[ad_1]

No creo en los ángeles guardianes, pero mi padre sí, y le hubiera encantado ser uno. Un trabajo de cuidado vigilante e intercesión gentil: eso era lo que le había ofrecido a su familia, pacientes y feligreses: su eterna voluntad de prestar atención, guiar cuando fuera necesario y dar testimonio de los pequeños momentos y grandes dramas de la vida de una persona. La idea de que él, o su presencia, o simplemente los hechos de su vida nos habían conectado a mí y a mi hija con la ayuda que necesitábamos era tan reconfortante que no pude buscar la nota cuando llegamos a casa. Estaba seguro de que la carta sería de otro campo, y no quería decepcionarme.

Y había mucho más en lo que pensar una vez que dejamos el hospital.

La diabetes se sentía como una criatura no deseada atada a mi amado hijo que requería su propio cuidado las 24 horas. Diez veces al día, perforamos los dedos de mi hija para medir su nivel de azúcar en la sangre. Antes de las comidas y la cama, llenaba las jeringas con insulina y se inyectaba. Siguiendo las órdenes del médico, puse alarmas para la medianoche y las 3 a.m. para controlar su nivel de azúcar en la sangre: demasiado bajo y podría morir de una convulsión o coma, pero los niveles altos podrían causar insuficiencia renal o ceguera. Una noche tuve que sacudirla de un sueño profundo y rogarle que comiera dulces.

Privado de sueño, subí una curva de aprendizaje tan empinada como la primera semana de la universidad. Había matemáticas en cada comida. Llevé una balanza de comida y tazas de medir y llené nuestro carrito de supermercado con limonada de dieta y copias de Diabetic Living.

Justo antes del Día del Trabajo, finalmente saqué la carta del director de mi caja de memoria. Observé la papelería del campamento y su logotipo azul y verde. Camp Nejeda, “Donde los niños con diabetes tipo 1 pueden ser ellos mismos”. Cuando leí la nota por primera vez, no tenía idea de por qué los niños con diabetes podrían necesitar ese lugar. Ahora entendía por qué el campamento tenía 15 enfermeras.

Ese fin de semana en el campamento familiar de Nejeda, me senté con el escritor de cartas, Bill Vierbuchen, y hablamos sobre obituarios.

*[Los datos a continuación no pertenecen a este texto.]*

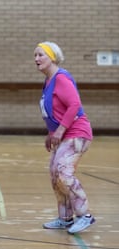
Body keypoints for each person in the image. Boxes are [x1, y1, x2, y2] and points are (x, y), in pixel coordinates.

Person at [34, 41, 95, 234]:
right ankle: (65, 218)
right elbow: (56, 111)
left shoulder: (61, 77)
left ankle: (85, 215)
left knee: (63, 171)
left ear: (52, 57)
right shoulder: (49, 80)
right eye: (35, 56)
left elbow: (74, 104)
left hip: (77, 133)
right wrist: (52, 133)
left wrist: (60, 131)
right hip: (64, 133)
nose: (36, 59)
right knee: (54, 174)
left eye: (40, 55)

Habían pasado cinco semanas desde el diagnóstico de mi hija. En Nejeda, jugó con otros niños que usaban monitores continuos de glucosa de alta tecnología y saltó de la piscina sin quejarse cuando sonó un silbato para tomar descansos para verificar los niveles de azúcar y comer un refrigerio. En casa, ella tendría que hacer eso de todos modos; en Nejeda, ella no estaba sola.

Cada familia tenía una habitación en el dormitorio del centro de salud. Durante la noche, escuché alarmas de azúcar en la sangre que subían y bajaban por el pasillo. Otros padres dijeron que todavía lloraban, y que tal vez no dormiría mucho, pero estaríamos bien, y sería más fácil.